■ BRIEF
Answer these questions from the notebook setup page below:
(a) Which package does the notebook install with apt-get?
(b) To which directory is `kaggle.json` moved?
(c) Which file is loaded with pandas?

■ PAGE TEXT
__________

- Install dependencies for this Jupyter notebook

In [None]:
!pip install kaggle
!sudo apt-get update
!sudo apt-get install -y jq

- Upload your own `kaggle.json` using the Sagemaker Studio File Broswser to the left, then...
- Move `kaggle.json` to `/root/.kaggle/` on the Sagemaker Studio notebook instance, and change permissions to ensure it's not readable
- Download and unzip the santander-customer-transaction-prediction dataset to the notebook instance (https://www.kaggle.com/c/santander-customer-transaction-prediction/data)

In [None]:
#%bash
!mv kaggle.json /root/.kaggle/
!chmod 600 /root/.kaggle/kaggle.json
!kaggle competitions download -c santander-customer-transaction-prediction
!unzip ./santander-customer-transaction-prediction.zip

- Take a quick look at `train.csv`

In [None]:
import pandas as pd
df = pd.read_csv('train.csv')

__________

■ SOURCE DATA
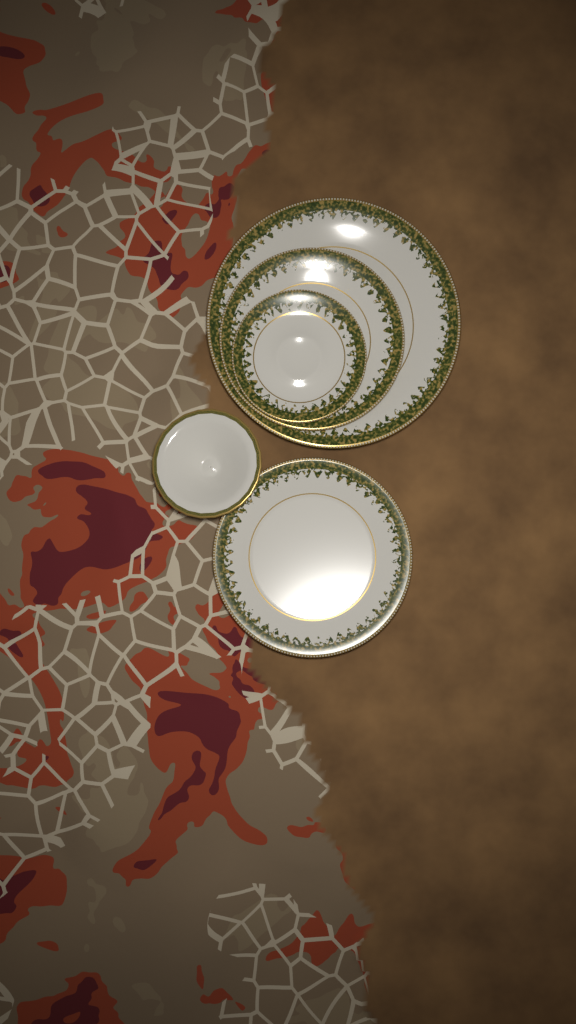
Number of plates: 4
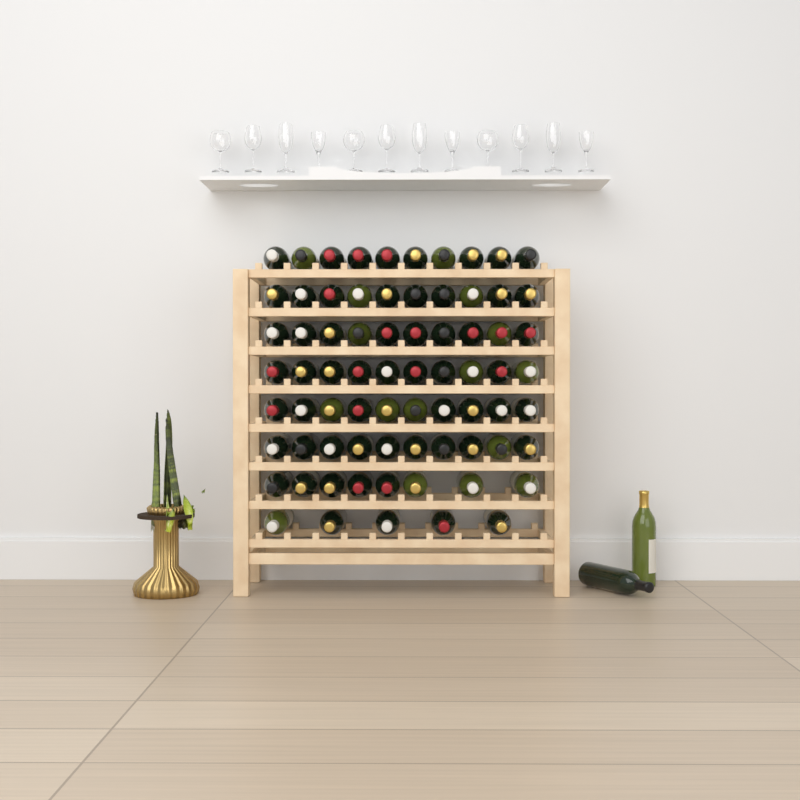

__________

■ OUTPUT OF THE EXERCISE
(a) jq
(b) `/root/.kaggle/`
(c) `train.csv`